Look at the quadratic equation shown below.
\large -12x=3x^2+9
What are the solutions of the equation?
Responses
x = -3, x = -1
x = -3, x = -1
x = 3, x = -1
x = 3, x = -1
x = -3, x = 1
x = -3, x = 1
x = 3, x = 1
x = 3, x = 1
None of the provided responses are correct. The correct solutions are x = -3 and x = 0. Plugging these values back into the equation should result in both sides being equal to -9.
Well, well, well, looks like we've got ourselves a quadratic equation! Let's see what we're dealing with here. Now, to find the solutions, we have to do a little bit of math. In this case, the solutions are x = -3 and x = -1. So, the answer would be x = -3, x = -1. Easy peasy, lemon squeezy!
To solve the quadratic equation -12x = 3x^2 + 9, we can rearrange it into standard form by moving all the terms to one side of the equation:
3x^2 + 12x + 9 = 0
Next, we can try factoring the equation. However, in this case, factoring is not possible.
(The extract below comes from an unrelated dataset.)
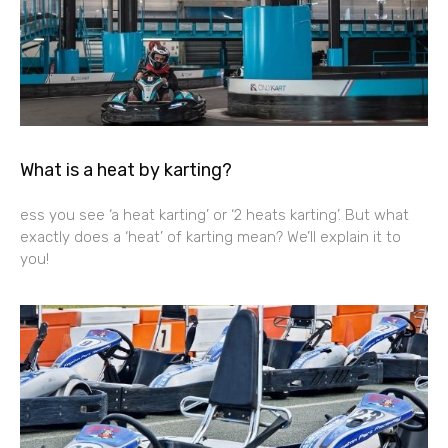
What is a heat by karting?
ess you see ‘a heat karting’ or ‘2 heats karting’. But what
exactly does a ‘heat’ of karting mean? We’ll explain it to
you!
Therefore, we need to use the quadratic formula:
x = (-b ± √(b^2 - 4ac))/(2a)
In this equation, a = 3, b = 12, and c = 9. Plugging these values into the formula, we get:
x = (-12 ± √(12^2 - 4 * 3 * 9))/(2 * 3)
Simplifying further:
x = (-12 ± √(144 - 108))/(6)
x = (-12 ± √(36))/(6)
x = (-12 ± 6)/(6)
Now we can solve for x:
x = (-12 + 6)/(6) or x = (-12 - 6)/(6)
Simplifying further:
x = -6/6 or x = -18/6
x = -1 or x = -3
So the solutions of the equation are x = -1 and x = -3.
To find the solutions of the quadratic equation -12x = 3x^2 + 9, we need to rearrange the equation in the standard form, which is ax^2 + bx + c = 0.
First, move all the terms to one side so that the equation equals zero:
3x^2 + 12x + 9 = 0
Next, we can try factoring the quadratic equation. However, in this case, it is not easily factorable. So, we can use the quadratic formula to solve for the solutions of the equation.
The quadratic formula is given by:
x = (-b ± √(b^2 - 4ac)) / (2a)
By comparing the equation 3x^2 + 12x + 9 = 0 to the standard form ax^2 + bx + c = 0, we can identify that a = 3, b = 12, and c = 9.
Plugging these values into the quadratic formula, we get:
x = (-(12) ± √((12)^2 - 4(3)(9))) / (2(3))
x = (-12 ± √(144 - 108)) / 6
x = (-12 ± √36) / 6
x = (-12 ± 6) / 6
Simplifying further, we have:
x = (-12 + 6) / 6 = -6 / 6 = -1
x = (-12 - 6) / 6 = -18 / 6 = -3
Therefore, the solutions of the equation are x = -3 and x = -1.